Protection de l’enfance et handicap : changer de braquet
Le rapport de la fédération des associations de protection de l’enfance commence par un rappel : les assistants familiaux et les établissements de protection de l’enfance accueillent depuis dix ans de plus en plus d’enfants porteurs de handicap. Ils peuvent être en attente d’un accueil en établissement spécialisé, accompagnés partiellement en Institut médico- éducatif (IME) ou en Institut thérapeutique éducatif et pédagogique (ITEP), par un service d’éducation spéciale et de soins à domicile (SESSAD), accueillis à plein temps après une exclusion d’IME ou d’ITEP, ou, pour les plus jeunes, en attente d’un accompagnement en Centre d’action médico-sociale précoce (CAMSP) ou en Centre médico-psycho-pédagogique (CMPP).
S’il n’existe pas de statistiques concernant ces enfants accompagnés par l’Aide sociale à l’enfance (ASE) et en situation de handicap, la CNAPE estime qu’ils atteignent environ 15 à 25 % de la totalité des enfants dans les établissements de protection de l’enfance. L’augmentation du nombre d’enfants concernés est due selon la CNAPE à :
- l’aggravation des pathologies psychologiques et psychiatriques des enfants
- la pathologisation (c’est-à-dire la tendance à considérer comme une maladie) des troubles du comportement
- un meilleur repérage par les professionnels
- la dégradation de la situation des familles
- la diminution des places d’internat en établissement spécialisés
- l’isolement des parents d’enfants atteints de handicap.
Par ailleurs les enfants qui relèvent du secteur médico-social sont parfois exclus de leur établissement pour être orientés en Maison d’enfants à caractère social (Mecs). Une direction qu’ils prennent aussi par manque de places en ITEP ou en IME. Ces difficultés engendrent des tensions et des cloisonnements entre les professionnels de l’un ou l’autre secteur, qui nuisent fortement à l’accompagnement des enfants. Ils sont également sujets à une multiplication des projets autour d’eux qui sont parfois contradictoires et ne permettent pas une vision globale de leur situation.
Le document s’attarde ensuite sur les jeunes majeurs concernés par cette double problématique. Majoritairement, « aucune durée supplémentaire » de prise en charge ne leur est accordée par rapport aux autres, alors que leurs besoins sont plus importants. D’où le « bricolage » de certains assistants familiaux qui « continuent de les héberger bénévolement le temps de trouver une solution de logement », ou parfois de demander un agrément pour l’accueil des adultes afin de poursuivre l’accompagnement. Lors du passage à l’adulte, leur situation fait le plus souvent face à « une absence d’anticipation » des institutions, notamment s’agissant de leur hébergement.

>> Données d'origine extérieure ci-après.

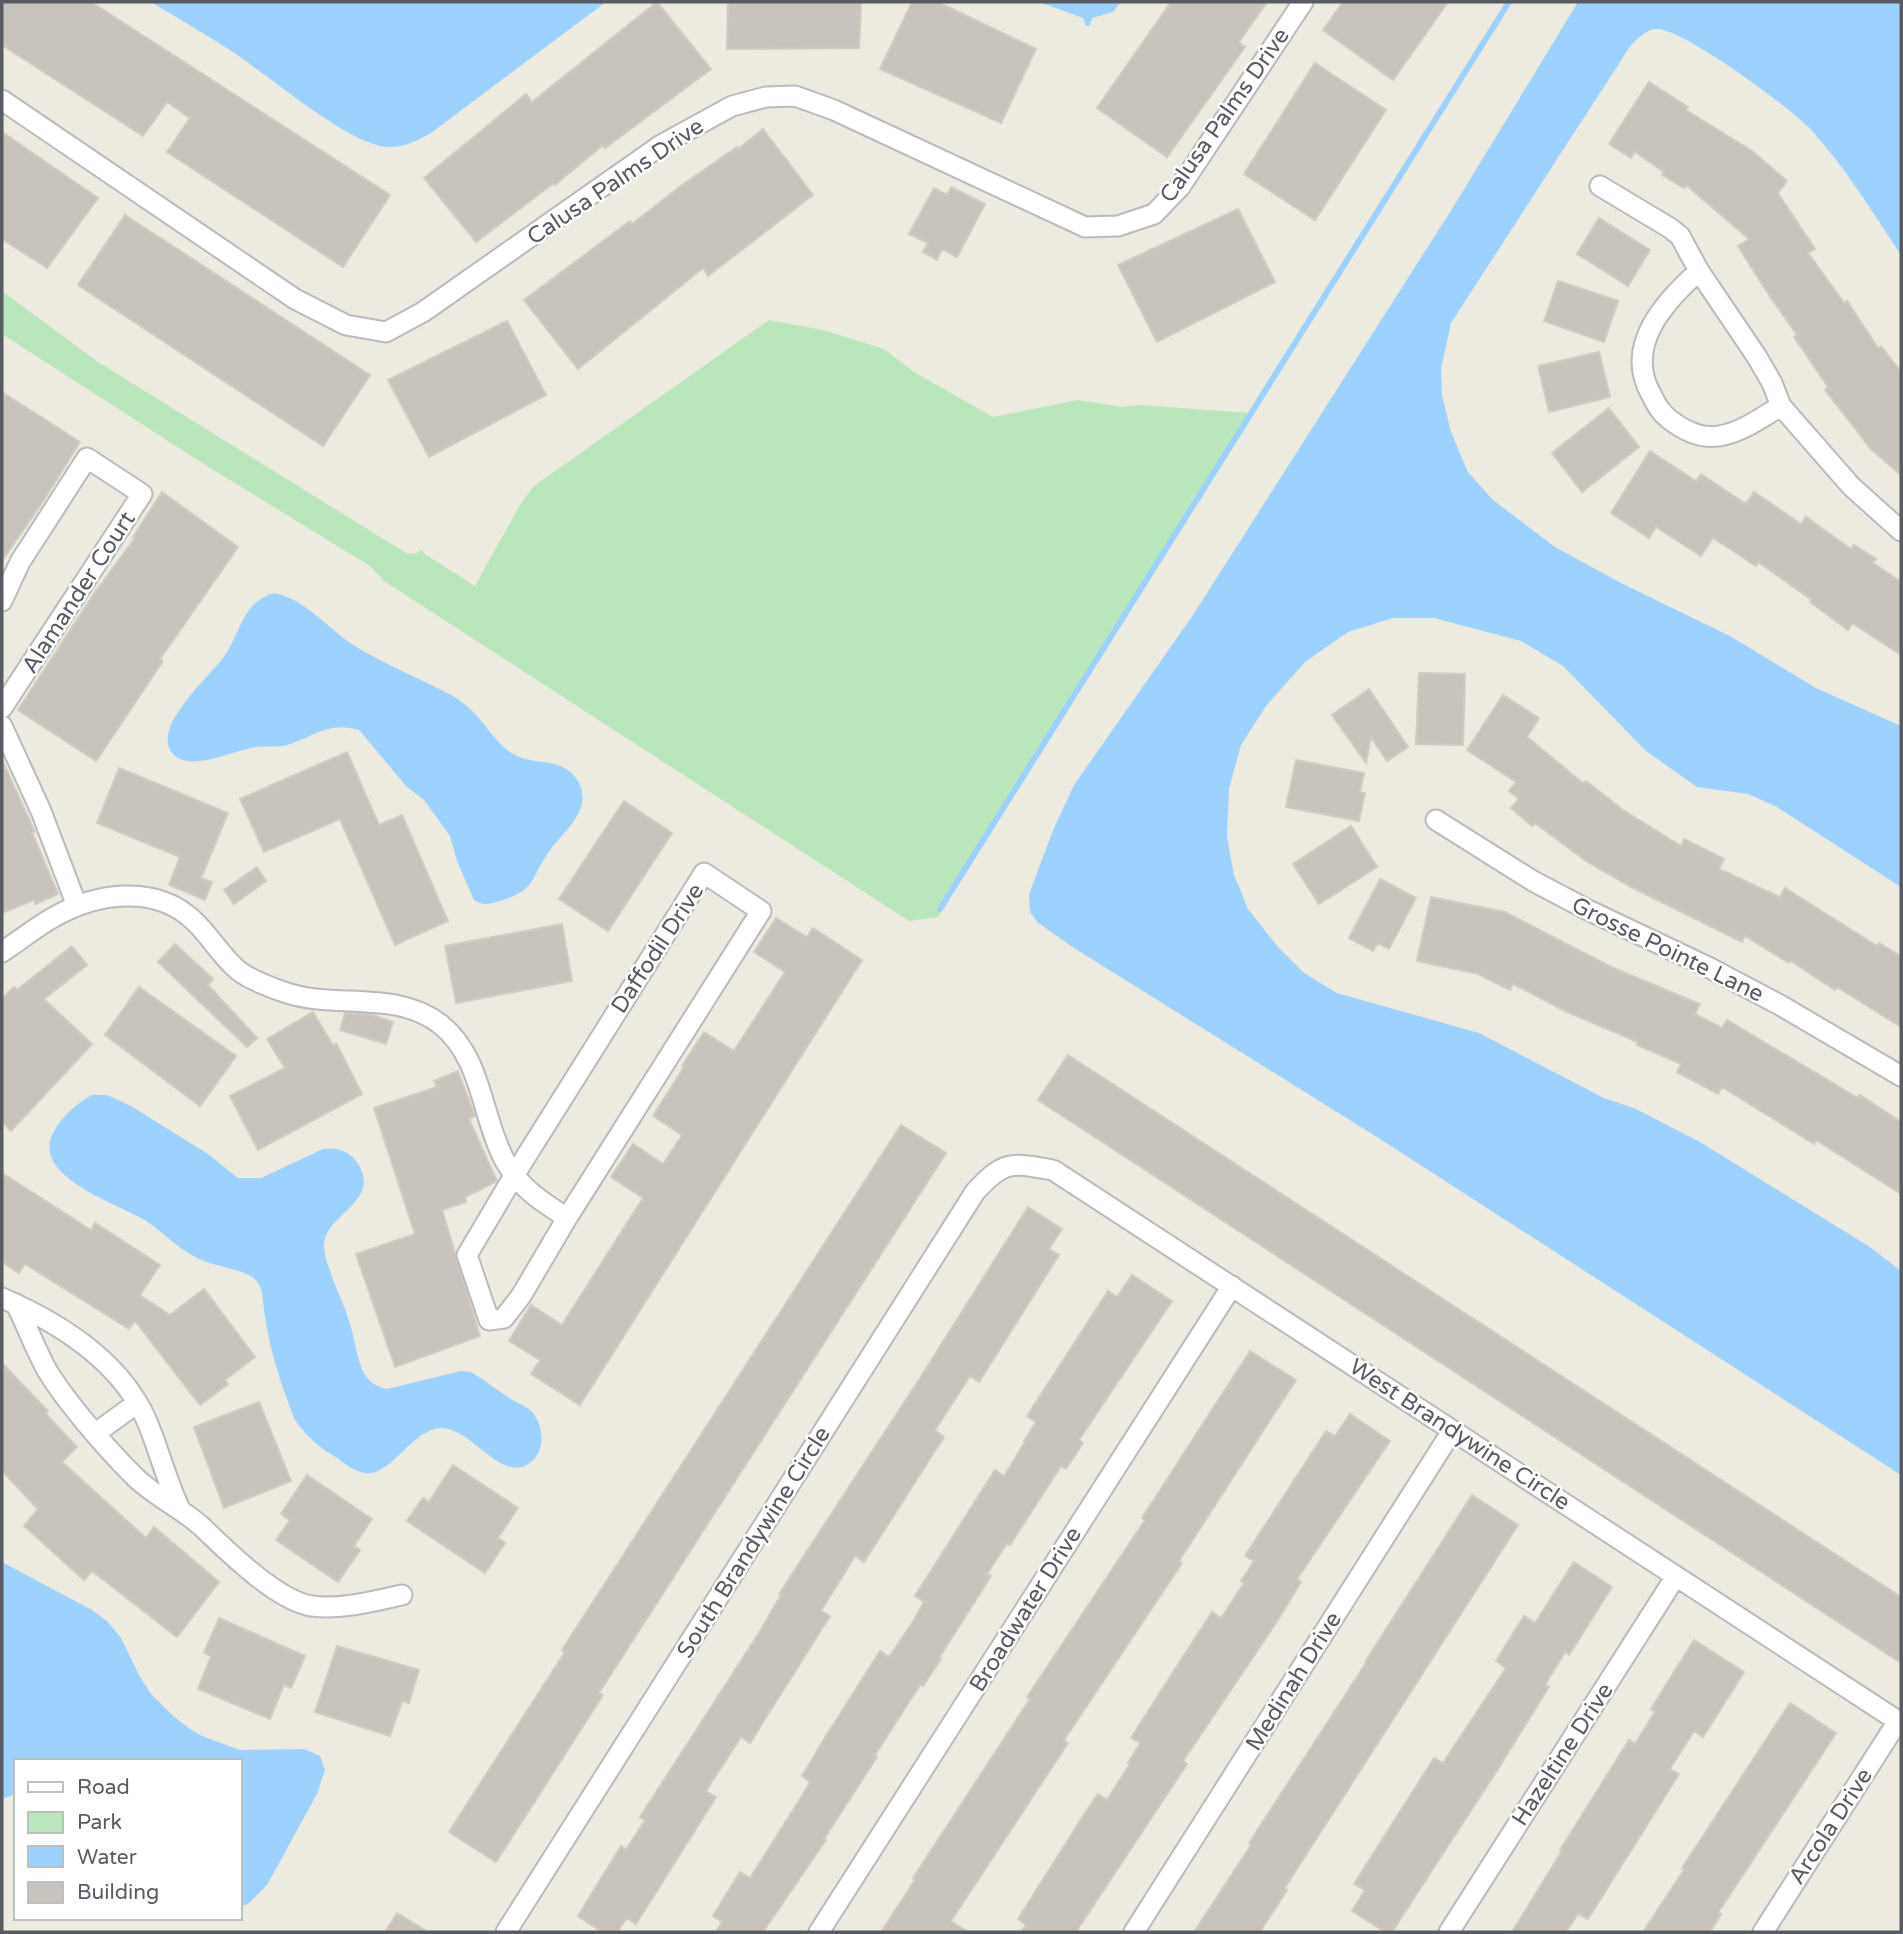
<svg xmlns="http://www.w3.org/2000/svg" width="1903" height="1934" font-family="'Varela Round',sans-serif">
<style>
.green{fill:#bae6bb}
.water{fill:#9dd2ff}
.lines{fill:none;stroke-linecap:round;stroke-linejoin:round}
.stream{stroke:#9dd2ff;stroke-width:6}
.building{fill:#c8c4bd;stroke:#d2ccbe;stroke-width:2}
.minor-casing{stroke:#b8bac0;stroke-width:23}
.minor{stroke:#fff;stroke-width:19}
.labels{text-anchor:middle;stroke-width:5;stroke-linejoin:round;paint-order:stroke}
.street-label{font-size:23px;fill:#585c62;stroke:#fff}
</style>
<rect width="100%" height="100%" fill="#edeadf"/>
<path class="green" d="M2 291 98 362 406 553 414 554 422 550 425 554 475 586 521 503 534 486 769 320 823 330 884 349 914 372 993 417 1078 400 1122 407 1139 405 1251 413 938 917 909 921 384 581 370 566 207 466 2 334Z"/>
<path class="water" d="M151 2H606L431 133C415 142 399 150 380 146 342 137 277 83 243 59 214 39 182 21 151 2Z
M1039 2H1121L1113 12 1092 18 1090 25 1086 26 1083 18Z
M1578 2H1901V255C1873 213 1847 170 1813 132 1794 110 1684 29 1657 29 1646 29 1639 38 1631 45L1451 323 1441 369 1442 395 1451 432 1468 472 1493 500 1555 547 1623 584 1730 636 1816 688 1901 726V887L1777 807 1748 794 1697 787 1646 751 1563 666 1521 641 1434 618H1393L1348 632 1305 662 1266 706 1241 745 1229 789 1227 837 1234 875 1248 909 1278 947 1304 973 1337 993 1479 1033 1604 1098 1636 1109 1700 1142 1870 1247 1901 1271V1475L1380 1139 1074 948 1037 922 1030 912 1029 894 1054 828 1074 785 1193 615 1452 209Z
M274 593C307 600 328 629 355 646 386 665 421 679 453 696 462 702 470 708 477 716 489 729 499 747 515 755 534 766 563 756 578 781 594 809 564 831 550 850 530 878 537 890 500 901 491 904 482 906 474 900L457 861 450 836 424 800 407 787 359 730C327 720 312 739 283 746 274 747 265 746 256 747 234 750 192 772 174 755 148 730 209 677 223 658 242 633 240 604 274 593Z
M92 1095H107L131 1106 208 1154 238 1178H261L323 1149C335 1147 348 1150 356 1161 386 1202 321 1214 324 1248 326 1269 344 1302 350 1324 355 1339 357 1361 365 1375 370 1383 378 1387 387 1389L461 1371 471 1372C485 1380 498 1391 511 1399 517 1403 525 1405 530 1410 540 1419 544 1437 540 1449 537 1457 530 1465 522 1467 496 1474 470 1429 442 1428 412 1428 393 1476 365 1473 355 1472 345 1464 337 1458 320 1448 304 1435 294 1418 281 1384 269 1348 264 1311 263 1301 263 1288 256 1280 247 1270 217 1267 202 1260 179 1251 162 1230 141 1218 113 1202 29 1175 54 1131 63 1115 76 1104 92 1095Z
M2 1562 92 1610 107 1621 121 1638 140 1677 151 1694 172 1715 190 1729 202 1736 240 1750 304 1749 320 1756 325 1770 317 1794 267 1885 248 1904 240 1907V1761H16V1794L2 1799Z"/>
<g class="lines">
<path class="stream" d="M940 909 1509 2"/>
</g>
<path class="building" d="M2 2H91L390 195 343 267 167 152 190 118 167 102 143 136 2 45Z
M657 2 711 69 605 148 603 145 555 185 554 183 476 242 424 178 526 94 532 102Z
M728 2H861L859 48 727 49Z
M912 2H938L1036 49 1001 123 880 69Z
M1171 2H1267L1239 42 1245 47 1167 157 1097 108Z
M1343 2H1448L1393 80 1323 30Z
M1315 63 1386 110 1315 220 1244 174Z
M1649 82 1688 107 1686 110 1752 151 1787 181 1778 193 1815 249 1808 253 1844 303 1847 301 1878 348 1881 346 1901 372V475L1871 449 1825 390 1828 387 1794 337 1797 335 1769 295 1738 246 1749 239 1686 185 1684 188 1662 175 1664 172 1635 152 1631 158 1609 144Z
M763 129 813 195 708 276 703 268 578 369 524 300 630 221 632 224 682 185 737 147 738 149Z
M2 132 98 198 47 268 2 239Z
M951 187 985 204 957 257 942 249 937 260 923 252 928 243 909 234 934 188 947 195Z
M1238 209 1275 282 1157 342 1118 265Z
M125 215 370 375 323 446 78 285Z
M1599 218 1650 250 1628 286 1577 254Z
M1558 281 1618 301 1604 342 1544 321Z
M507 321 546 395 429 457 388 380Z
M1599 352 1610 397 1549 412 1538 366Z
M2 392 80 442 44 500 2 561Z
M1609 408 1639 447 1582 492 1552 453Z
M1650 451 1696 481 1701 474 1746 504 1754 492 1801 524 1806 517 1851 549 1854 545 1876 559 1873 563 1901 582V655L1852 623 1848 630 1810 602 1812 600 1758 562 1756 566 1713 538 1701 556 1656 527 1649 538 1611 513Z
M162 492 238 547 160 659 163 661 96 761 18 710 93 595 135 538 133 537Z
M1419 673 1465 674 1463 745 1416 744Z
M1369 689 1408 747 1387 761 1371 737 1366 763 1332 715Z
M1503 695 1539 718 1527 737 1584 784 1586 781 1623 810 1681 846 1684 839 1724 859 1719 869 1780 897 1785 888 1877 946 1879 943 1901 956V1027L1837 987 1835 990 1791 961 1789 963 1745 936 1742 942 1633 888 1586 861 1535 823 1532 826 1511 808 1519 799 1509 791 1516 782 1467 750Z
M347 752 379 825 402 815 448 921 395 945 340 819 264 852 240 799Z
M2 760 35 832 32 833 58 894 35 904 34 900 2 913Z
M1296 760 1364 773 1360 792 1365 793 1359 821 1286 807Z
M119 768 228 813 201 878 212 882 205 900 169 885 180 857 97 823Z
M624 801 672 833 608 931 559 899Z
M1351 826 1377 867 1319 904 1293 864Z
M257 867 266 881 234 904 224 890Z
M1380 879 1416 898 1389 949 1378 943 1373 951 1349 938Z
M1431 897 1505 912 1611 967 1700 1004 1695 1014 1722 1028 1727 1020 1858 1098 1860 1095 1901 1122V1194L1816 1140 1814 1144 1722 1087 1718 1094 1677 1072 1681 1064 1637 1045 1638 1042 1567 1012 1513 984 1510 990 1478 974 1417 961Z
M776 918 807 937 813 928 862 960 580 1405 531 1374 540 1360 509 1341 531 1305 562 1325 643 1198 611 1177 633 1144 663 1164 682 1135 653 1116 684 1067 682 1066 704 1032 734 1051 785 972 754 952Z
M562 924 572 981 456 1003 445 946Z
M175 944 213 979 208 985 257 1038 247 1047 158 962Z
M72 946 87 965 44 999 92 1044 11 1131 2 1122V998L14 987 17 990Z
M139 987 236 1056 200 1106 105 1035Z
M313 1012 334 1047 336 1043 362 1094 258 1150 230 1096 285 1068 267 1039Z
M345 1013 370 1014 393 1022 386 1044 340 1030Z
M1068 1055 1901 1597V1663L1038 1100Z
M458 1071 475 1116 469 1119 497 1181 465 1197 466 1202 442 1210 480 1336 395 1367 356 1254 415 1234 374 1108 437 1087 434 1081Z
M901 1125 946 1153 599 1693 603 1695 496 1862 449 1832 565 1652 562 1650Z
M2 1173 91 1230 95 1223 160 1265 140 1295 170 1315 204 1289 255 1357 225 1380 228 1384 200 1405 135 1321 129 1329 25 1264 19 1273 2 1262Z
M1028 1207 1062 1229 1049 1249 1059 1255 979 1382 970 1376 935 1430 944 1437 864 1562 855 1556 821 1611 830 1616 750 1743 741 1737 706 1791 716 1797 636 1924 627 1918 617 1932H602L578 1916 621 1846 626 1850 645 1820 640 1817 757 1636 781 1595 779 1594 922 1375Z
M1132 1275 1172 1301 1079 1440 1083 1443 1066 1469 1061 1466 1010 1545 1007 1543 987 1574 991 1576 939 1658 941 1659 923 1686 920 1685 875 1755 877 1757 824 1839 826 1840 763 1932H716L722 1922 713 1916 740 1872 750 1878 797 1804 810 1782 802 1776 826 1736 880 1651 889 1657 912 1623 924 1602 915 1596 995 1470 1004 1476 1025 1442 1024 1441 1036 1422 1027 1416 1108 1291 1117 1297Z
M1250 1351 1296 1380 1179 1561 1182 1563 1064 1740 1068 1743 951 1921 968 1932H881L915 1880 913 1878 1030 1699 1027 1697 1145 1520 1142 1518Z
M2 1363 48 1411 46 1414 77 1447 62 1462 146 1538 154 1527 219 1582 177 1637 92 1571 84 1580 24 1526 38 1509 2 1471Z
M259 1402 291 1481 224 1508 194 1427Z
M1350 1414 1390 1441 1297 1579 1301 1582 1276 1623 1183 1761 1187 1764 1076 1932H1021L1026 1925 1018 1919 1083 1816 1098 1794 1107 1800 1130 1764 1128 1763 1140 1743 1131 1738 1159 1694 1212 1612 1221 1618 1244 1583 1241 1581 1254 1561 1245 1556 1326 1431 1335 1436Z
M453 1465 518 1508 498 1538 505 1543 485 1573 407 1521 423 1498 429 1502Z
M307 1475 372 1519 354 1546 360 1550 338 1582 276 1540 290 1520 281 1514Z
M1472 1495 1518 1525 1284 1889 1287 1890 1260 1932H1194L1251 1845 1249 1843 1366 1663 1365 1662Z
M1574 1562 1612 1587 1569 1655 1565 1652 1545 1685 1549 1687 1498 1769 1392 1932H1385L1352 1911 1365 1890 1354 1884 1434 1758 1443 1763 1506 1668 1496 1661 1524 1616 1535 1623Z
M219 1618 305 1656 291 1688 284 1685 270 1719 198 1689 211 1656 204 1653Z
M1694 1640 1744 1672 1729 1696 1703 1737 1694 1731 1670 1769 1679 1774 1588 1919 1578 1914 1566 1932H1512L1562 1851 1560 1850 1629 1740 1635 1744 1655 1712 1651 1709Z
M337 1646 419 1670 409 1703 402 1701 390 1736 315 1712Z
M1790 1703 1836 1733 1718 1913 1721 1914 1710 1932H1643L1684 1870 1682 1868Z
M397 1913 428 1932H385Z"/>
<g class="lines">
<defs>
<path id="minor" d="M2 100 295 299 346 325 386 332 423 312 661 145 732 106 766 97 795 96 834 110 1085 227 1118 226 1154 214 1180 187 1303 2
M1600 186 1670 228 1680 236 1699 271 1757 357 1772 383 1781 406 1851 486 1901 531
M1699 271C1664 302 1624 346 1651 394 1656 404 1660 412 1669 419 1683 430 1701 439 1719 436 1741 433 1762 417 1781 406
M2 601 20 562 87 458 142 494 2 708
M2 726 41 811 77 906
M1436 820 1533 881 1588 910 1708 967 1780 1005 1901 1076
M2 952C19 941 36 927 54 917 96 893 155 884 193 920 210 935 221 957 239 971 249 979 274 989 287 993 336 1009 396 990 440 1024 483 1058 481 1117 505 1161 521 1189 541 1201 567 1218L761 911 704 873 515 1174 467 1255 489 1320 504 1318 521 1296 567 1218
M2 1298C60 1323 119 1360 146 1419 159 1449 166 1480 180 1509
M16 1304C27 1326 36 1351 48 1372 68 1404 106 1448 133 1475 152 1495 180 1507 201 1526 226 1550 277 1601 312 1606 342 1610 373 1601 402 1595
M96 1433 137 1403
M506 1932 975 1192C1005 1159 1012 1163 1053 1170L1901 1723
M819 1932 1232 1286
M1134 1932 1452 1431
M1449 1932 1676 1576
M1763 1932 1898 1721"/>
</defs>
<use href="#minor" class="minor-casing"/>
<use href="#minor" class="minor"/>
</g>
<g class="labels">
<g class="street-label">
<text transform="translate(1224 115) rotate(-55)" y="8">Calusa Palms Drive</text>
<text transform="translate(615 181) rotate(-34)" y="8">Calusa Palms Drive</text>
<text transform="translate(78 592) rotate(-57)" y="8">Alamander Court</text>
<text transform="translate(657 948) rotate(-57)" y="8">Daffodil Drive</text>
<text transform="translate(1668 949) rotate(26)" y="8">Grosse Pointe Lane</text>
<text transform="translate(1460 1434) rotate(33)" y="8">West Brandywine Circle</text>
<text transform="translate(753 1542) rotate(-58)" y="8">South Brandywine Circle</text>
<text transform="translate(1025 1609) rotate(-58)" y="8">Broadwater Drive</text>
<text transform="translate(1293 1681) rotate(-58)" y="8">Medinah Drive</text>
<text transform="translate(1562 1754) rotate(-57)" y="8">Hazeltine Drive</text>
<text transform="translate(1830 1826) rotate(-57)" y="8">Arcola Drive</text>
</g>
</g>
<rect width="1903" height="1934" fill="none" stroke="#585c62" stroke-width="7"/>
<rect x="14" y="1759" width="228" height="161" fill="#ffffff" stroke="#bcbec0" stroke-width="2"/>
<rect x="28" y="1782" width="35" height="10" fill="#ffffff" stroke="#bcbec0" stroke-width="2"/>
<text x="77" y="1794" font-size="21" fill="#585c62">Road</text>
<rect x="28" y="1812" width="35" height="21" fill="#bae6bb" stroke="#bcbec0" stroke-width="2"/>
<text x="77" y="1829" font-size="21" fill="#585c62">Park</text>
<rect x="28" y="1846" width="35" height="21" fill="#9dd2ff" stroke="#bcbec0" stroke-width="2"/>
<text x="77" y="1864" font-size="21" fill="#585c62">Water</text>
<rect x="28" y="1882" width="35" height="21" fill="#c8c4bd" stroke="#bcbec0" stroke-width="2"/>
<text x="77" y="1899" font-size="21" fill="#585c62">Building</text>
</svg>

Pour améliorer l’accompagnement de ces enfants et ces jeunes, la CNAPE souhaite agir d’urgence en encourageant :
- le développement d’une politique de prévention en étant attentif au bien-être de l’enfant
- le renforcement des actions d’accompagnement pendant la période périnatale et le jeune âge
- le renforcement de la Protection maternelle et infantile (PMI) et du suivi médical des enfants
- une meilleure articulation des politiques publiques dans les territoires
- une meilleure coopération entre les professionnels, avec des temps de rencontre dans les territoires, des temps d’immersion dans l’autre institution, des formations communes, des ateliers collaboratifs, et des rencontres régulières pour des situations individuelles
- le renforcement des évaluations médicales et des rapports de situation, la mise en place de services à domicile sur des temps longs et d’équipes mobiles pour les situations de crise
- l’anticipation du passage à l’âge adulte en s’appuyant sur les accueils de jour, l’accueil familial pour jeunes adultes, des actions de parrainage
- l’amélioration des connaissances sur cette double problématique.